● AIM OF THE TASK: An exact transcription of all the entries is needed; pictures stay out.

● DATA LISTING:
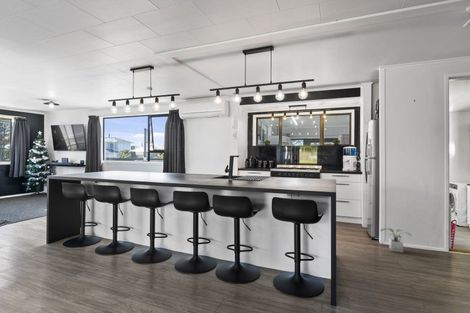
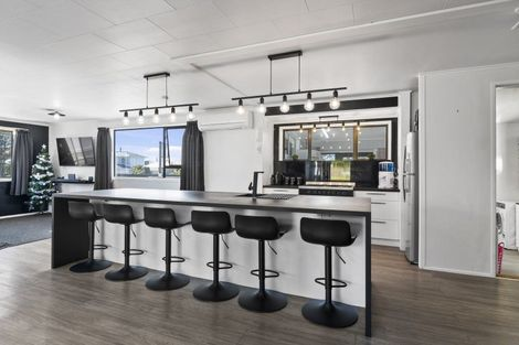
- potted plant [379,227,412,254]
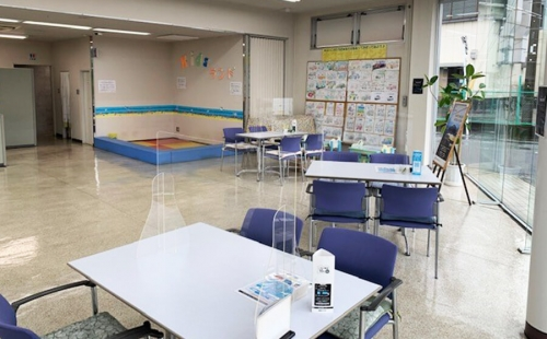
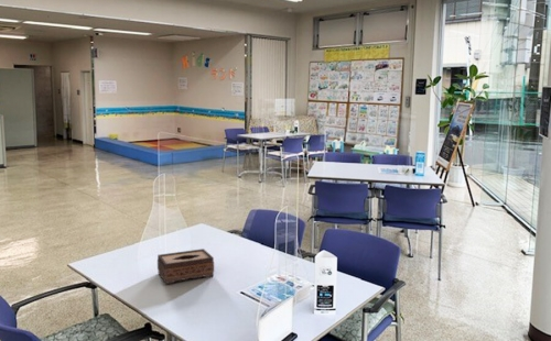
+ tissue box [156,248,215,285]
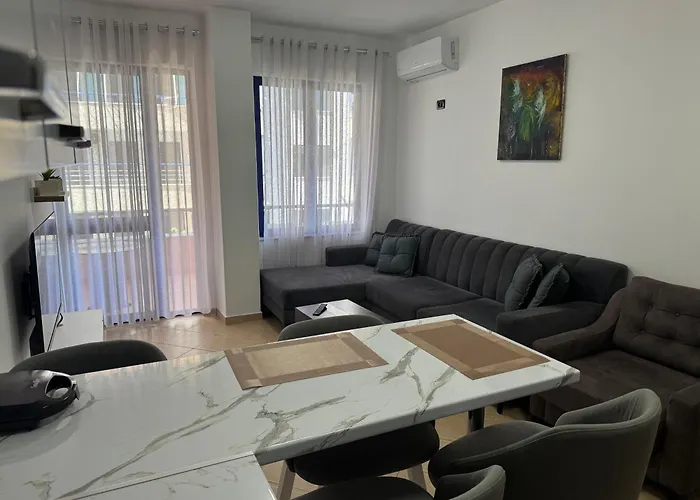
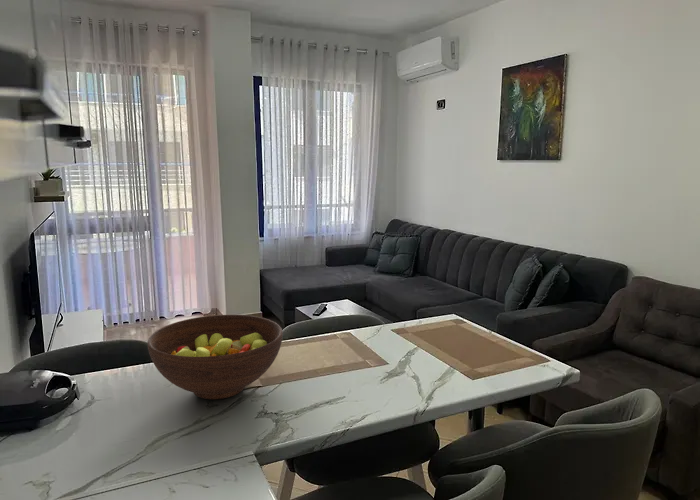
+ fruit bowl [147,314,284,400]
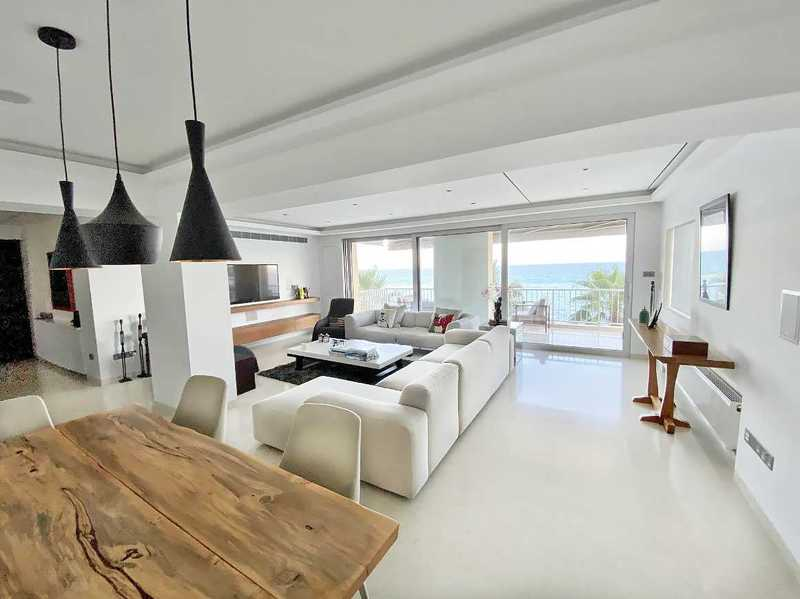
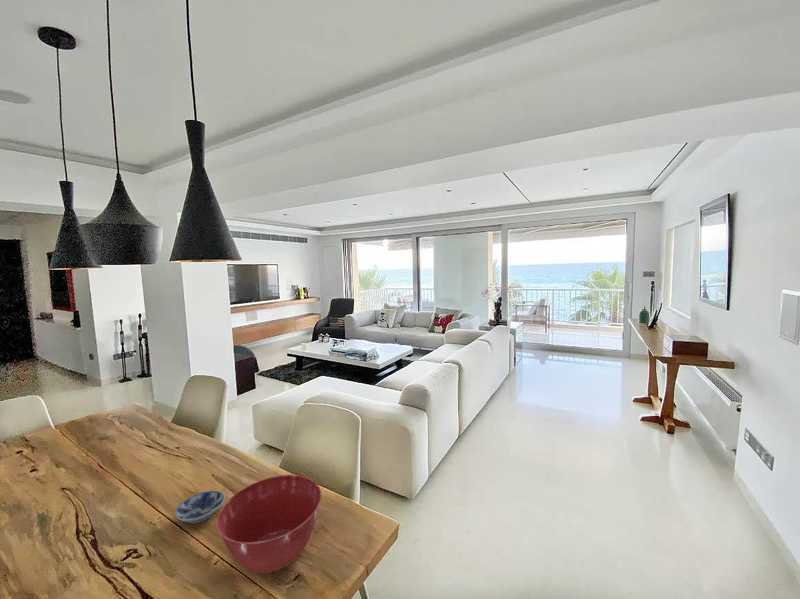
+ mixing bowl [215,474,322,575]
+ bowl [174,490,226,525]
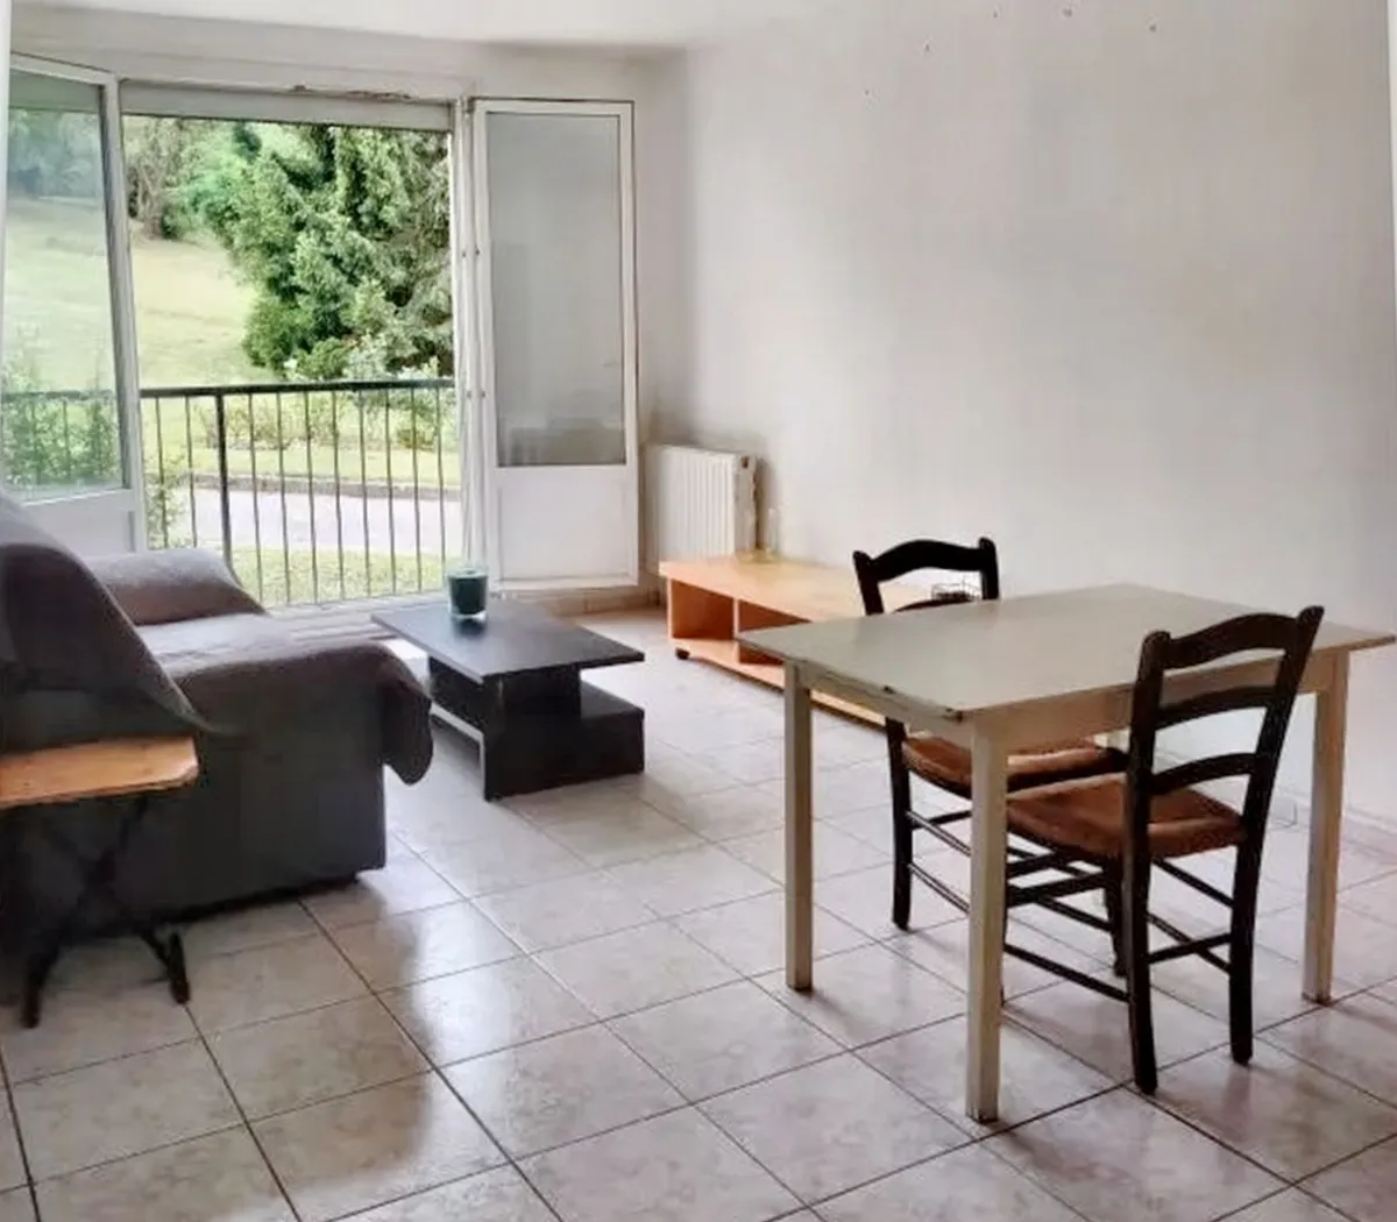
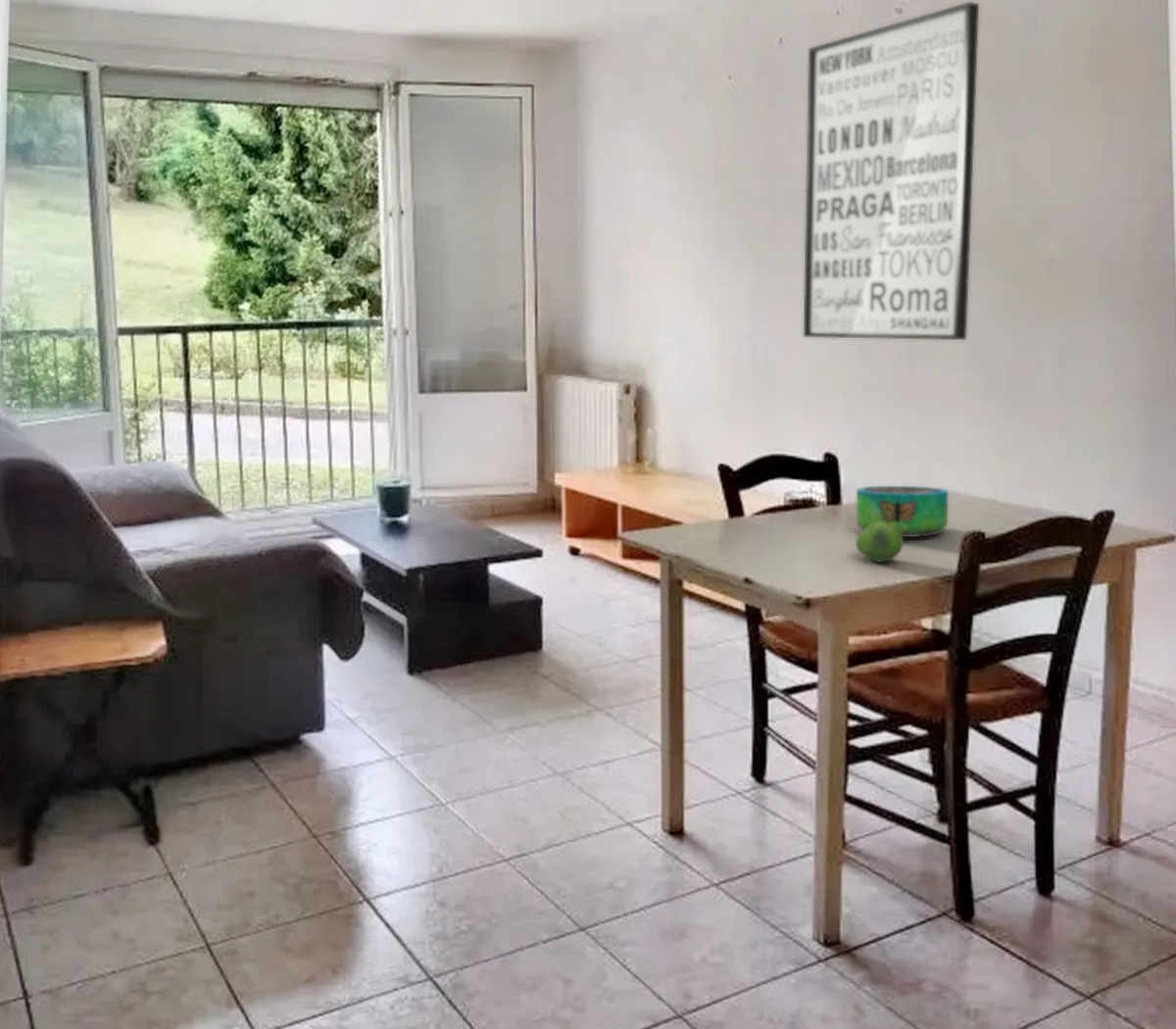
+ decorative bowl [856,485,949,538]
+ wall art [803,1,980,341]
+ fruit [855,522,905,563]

● RESULT FOR THIS EXERCISE:
- potted plant [379,227,412,254]
+ tissue box [156,248,215,285]
+ fruit bowl [147,314,284,400]
+ mixing bowl [215,474,322,575]
+ bowl [174,490,226,525]
+ decorative bowl [856,485,949,538]
+ wall art [803,1,980,341]
+ fruit [855,522,905,563]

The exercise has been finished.